Paying tribute to Asian Americans and Pacific Islanders

Chancellor Cynthia Larive and Campus Provost and Executive Vice Chancellor Lori Kletzer
Chancellor Cynthia Larive and Campus Provost and Executive Vice Chancellor Lori Kletzer

Asian American and Pacific Islander Heritage Month, observed annually in May, creates awareness of, and pays tribute to, the generations of Asians and Pacific Islanders who have enriched America’s history and are instrumental to its future success. This year’s celebration is especially important, as it falls amid a worsening crisis of racism, violence and hate crimes against some of the 20 million Asian, Asian American and Pacific Islanders living in the U.S.

We condemn the violence and hatred aimed at this community, and seek to educate and celebrate Asian and Pacific Islander cultures. In solidarity with the diverse AAPI community, throughout this month we will be releasing stories on our campus newscenter that focus on some of the impactful research and creative work taking place on our campus.

  • You’ll learn about UC Santa Cruz’s Pilipino Cultural Celebration, which is turning 30 this year and marking the occasion with a digital play and interview video series featuring alumni of Bayanihan, a campus organization that promotes an understanding of the Filipino and Filipino-American experience.
  • You’ll read about Distinguished Economics Professor Nirvikar Singh’s leadership in the development of Punjabi language courses for the entire UC system.
  • You’ll discover the group of faculty and graduate students immersed in an oral history project in Watsonville that highlights Filipino migrants. The Tobera Project was developed by community leader Dioscoro “Roy” Recio. Associate Professor of Sociology Steve McKay and Assistant Professor of History Kathleen Gutierrez are leading UCSC’s work on the project, along with doctoral candidates Meleia Simon-Reynolds and Christina Ayson-Plank. Undergraduates Nick Nasser and Toby Baylon are helping conduct the oral history interviews. The project encapsulates the type of impactful work that unfolds regularly on our campus — faculty partnering with community groups on grassroots projects, with on-the-ground support from both graduate and undergraduate students.

We encourage you to visit our Asian American and Pacific Islander Heritage Month landing page throughout the month as additional stories are posted.

We appreciate having this opportunity to honor and showcase the excellence of our Asian, Asian American and Pacific Islander colleagues, students and friends. The history of AAPIs in the United States is not always told in our history books, so it is important for us to document the deep contributions this community has made to our campus and to American society. By highlighting them, we also hope to contribute to the voices challenging the hateful narrative that has taken root in many parts of this country.
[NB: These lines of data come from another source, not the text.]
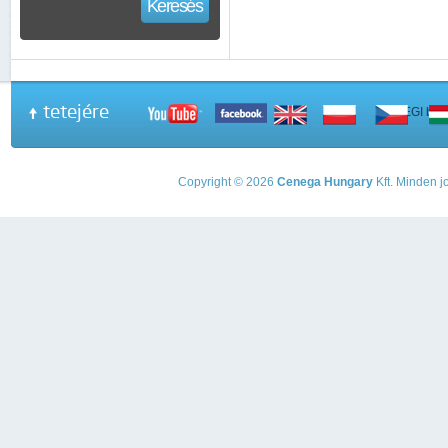
Keresés
tetejére
A PEGI beso
Copyright © 2026
Cenega Hungary
Kft. Minden jo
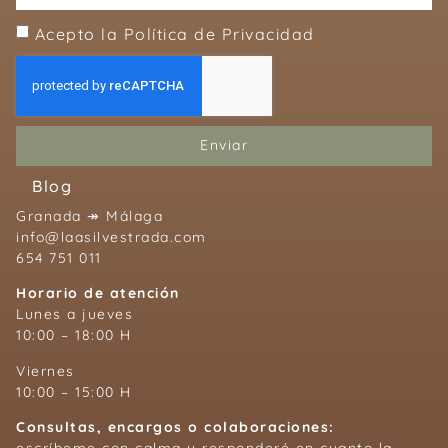
Acepto la Política de Privacidad
Enviar
Blog
Granada ↠ Málaga
info@laasilvestrada.com
654 751 011
Horario de atención
Lunes a jueves
10:00 – 18:00 H
Viernes
10:00 – 15:00 H
Consultas, encargos o colaboraciones:
escríbeme con calma y responderé en cuanto la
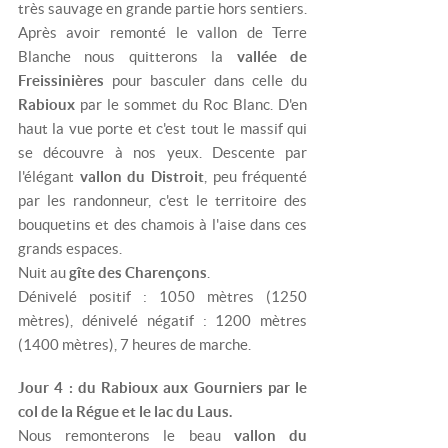
très sauvage en grande partie hors sentiers.
Après avoir remonté le vallon de Terre
Blanche nous quitterons la
vallée de
Freissinières
pour basculer dans celle du
Rabioux
par le sommet du Roc Blanc. D'en
haut la vue porte et c'est tout le massif qui
se découvre à nos yeux. Descente par
l'élégant
vallon du Distroit
, peu fréquenté
par les randonneur, c'est le territoire des
bouquetins et des chamois à l'aise dans ces
grands espaces.
Nuit au
gîte des Charençons
.
Dénivelé positif : 1050 mètres (1250
mètres), dénivelé négatif : 1200 mètres
(1400 mètres), 7 heures de marche.
Jour 4 : du Rabioux aux Gourniers par le
col de la Régue et le lac du Laus.
Nous remonterons le beau
vallon du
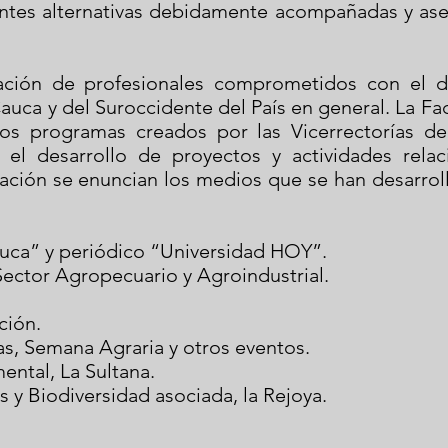
entes alternativas debidamente acompañadas y ase
ación de profesionales comprometidos con el de
auca y del Suroccidente del País en general. La Fa
y los programas creados por las Vicerrectorías de
 el desarrollo de proyectos y actividades rela
uación se enuncian los medios que se han desarrol
uca” y periódico “Universidad HOY”.
Sector Agropecuario y Agroindustrial.
ción.
ias, Semana Agraria y otros eventos.
ntal, La Sultana.
 y Biodiversidad asociada, la Rejoya.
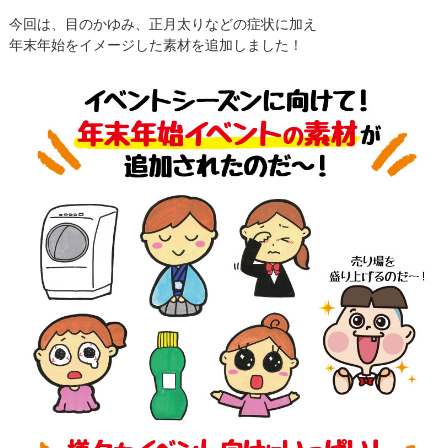
今回は、目のかゆみ、正月太りなどの症状に加え
年末年始をイメージした素材を追加しました！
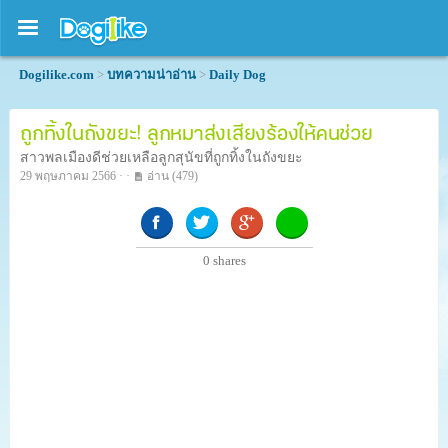
Dogilike.com
>
บทความน่าอ่าน
>
Daily Dog
ถูกทิ้งในถังขยะ! ลูกหมาส่งเสียงร้องให้คนช่วย
สาวพลเมืองดีช่วยเหลือลูกสุนัขที่ถูกทิ้งในถังขยะ
29 พฤษภาคม 2566 · ·
อ่าน
(479)
0
shares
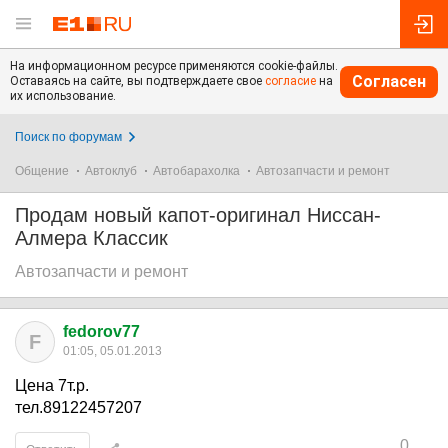
На информационном ресурсе применяются cookie-файлы.
Согласен
Оставаясь на сайте, вы подтверждаете свое
согласие
на
их использование.
Поиск по форумам
Общение
Автоклуб
Автобарахолка
Автозапчасти и ремонт
Продам новый капот-оригинал Ниссан-
Алмера Классик
Автозапчасти и ремонт
fedorov77
F
01:05, 05.01.2013
Цена 7т.р.
тел.89122457207
0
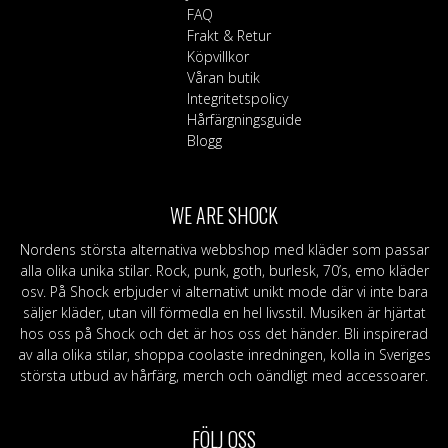
FAQ
Frakt & Retur
Köpvillkor
Våran butik
Integritetspolicy
Hårfärgningsguide
Blogg
WE ARE SHOCK
Nordens största alternativa webbshop med kläder som passar
alla olika unika stilar. Rock, punk, goth, burlesk, 70’s, emo kläder
osv. På Shock erbjuder vi alternativt unikt mode där vi inte bara
säljer kläder, utan vill förmedla en hel livsstil. Musiken är hjärtat
hos oss på Shock och det är hos oss det händer. Bli inspirerad
av alla olika stilar, shoppa coolaste inredningen, kolla in Sveriges
största utbud av hårfärg, merch och oändligt med accessoarer.
FÖLJ OSS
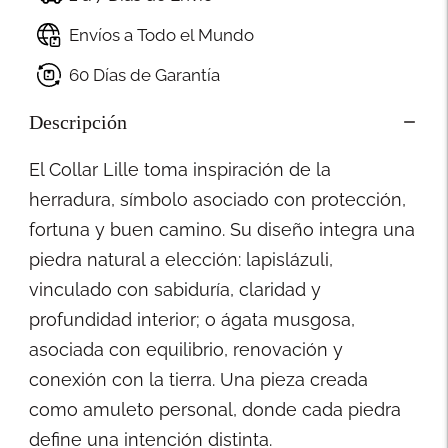
Envíos a Todo el Mundo
60 Días de Garantía
Descripción
El Collar Lille toma inspiración de la
herradura, símbolo asociado con protección,
fortuna y buen camino. Su diseño integra una
piedra natural a elección: lapislázuli,
vinculado con sabiduría, claridad y
profundidad interior; o ágata musgosa,
asociada con equilibrio, renovación y
conexión con la tierra. Una pieza creada
como amuleto personal, donde cada piedra
define una intención distinta.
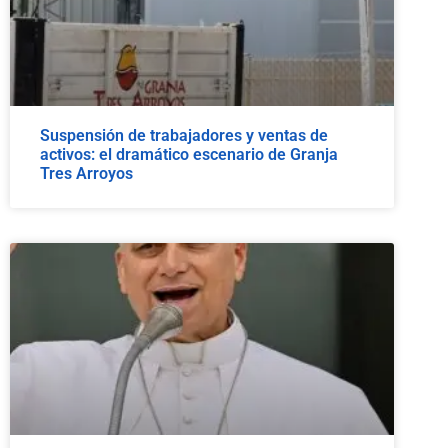
Suspensión de trabajadores y ventas de
activos: el dramático escenario de Granja
Tres Arroyos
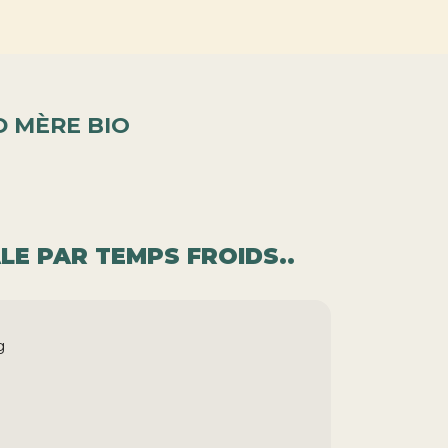
D MÈRE BIO
ALE PAR TEMPS FROIDS..
g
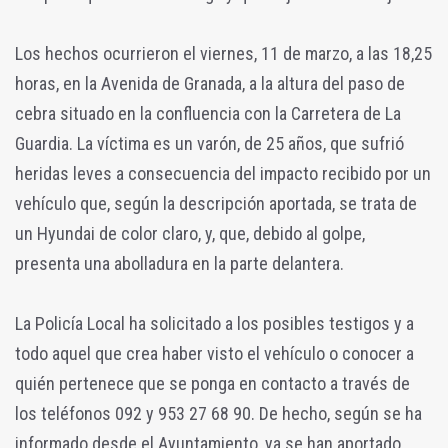
Los hechos ocurrieron el viernes, 11 de marzo, a las 18,25
horas, en la Avenida de Granada, a la altura del paso de
cebra situado en la confluencia con la Carretera de La
Guardia. La víctima es un varón, de 25 años, que sufrió
heridas leves a consecuencia del impacto recibido por un
vehículo que, según la descripción aportada, se trata de
un Hyundai de color claro, y, que, debido al golpe,
presenta una abolladura en la parte delantera.
La Policía Local ha solicitado a los posibles testigos y a
todo aquel que crea haber visto el vehículo o conocer a
quién pertenece que se ponga en contacto a través de
los teléfonos 092 y 953 27 68 90. De hecho, según se ha
informado desde el Ayuntamiento, ya se han aportado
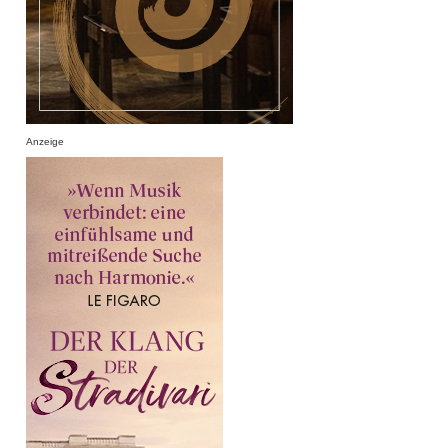
Anzeige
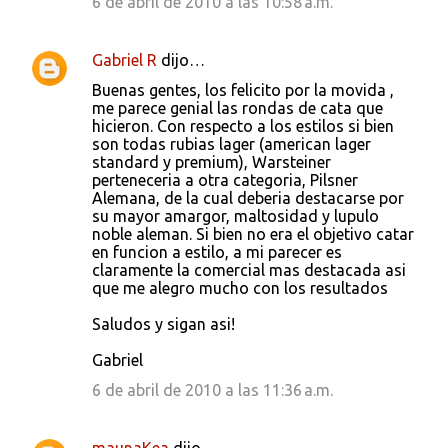
6 de abril de 2010 a las 10:58 a.m.
Gabriel R
dijo…
Buenas gentes, los felicito por la movida ,
me parece genial las rondas de cata que
hicieron. Con respecto a los estilos si bien
son todas rubias lager (american lager
standard y premium), Warsteiner
perteneceria a otra categoria, Pilsner
Alemana, de la cual deberia destacarse por
su mayor amargor, maltosidad y lupulo
noble aleman. Si bien no era el objetivo catar
en funcion a estilo, a mi parecer es
claramente la comercial mas destacada asi
que me alegro mucho con los resultados
Saludos y sigan asi!
Gabriel
6 de abril de 2010 a las 11:36 a.m.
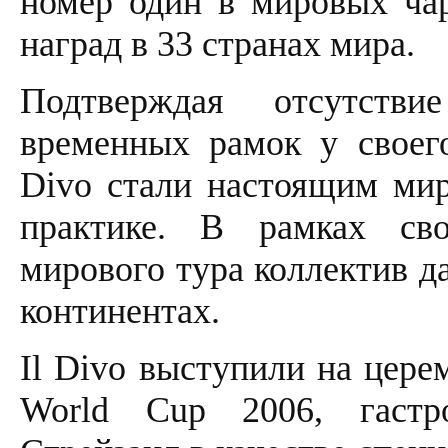
номер один в мировых чар
наград в 33 странах мира.
Подтверждая отсутств
временных рамок у своего
Divo стали настоящим ми
практике. В рамках сво
мирового тура коллектив да
континентах.
Il Divo выступили на цере
World Cup 2006, гастр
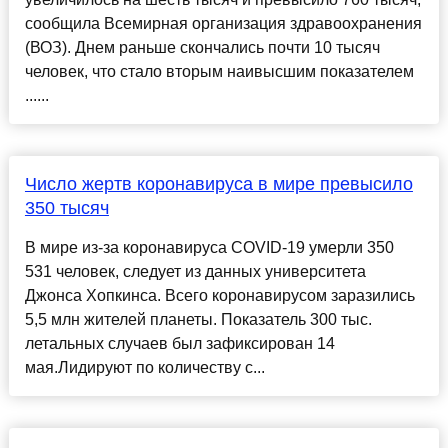
сообщила Всемирная организация здравоохранения
(ВОЗ). Днем раньше скончались почти 10 тысяч
человек, что стало вторым наивысшим показателем
......
Число жертв коронавируса в мире превысило
350 тысяч
В мире из-за коронавируса COVID-19 умерли 350
531 человек, следует из данных университета
Джонса Хопкинса. Всего коронавирусом заразились
5,5 млн жителей планеты. Показатель 300 тыс.
летальных случаев был зафиксирован 14
мая.Лидируют по количеству с...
This violence is not new, and it intersects with the systemic violence that hurts Black, brown and other marginalized communities.

Asian American and Pacific Islander Heritage Month, and other months like it, are opportunities for us to denounce hate, to make clear that a diverse, welcoming climate is a top priority for us, and to build coalitions that demonstrate how we can work together to foster an inclusive climate where our differences are valued and all feel that they belong.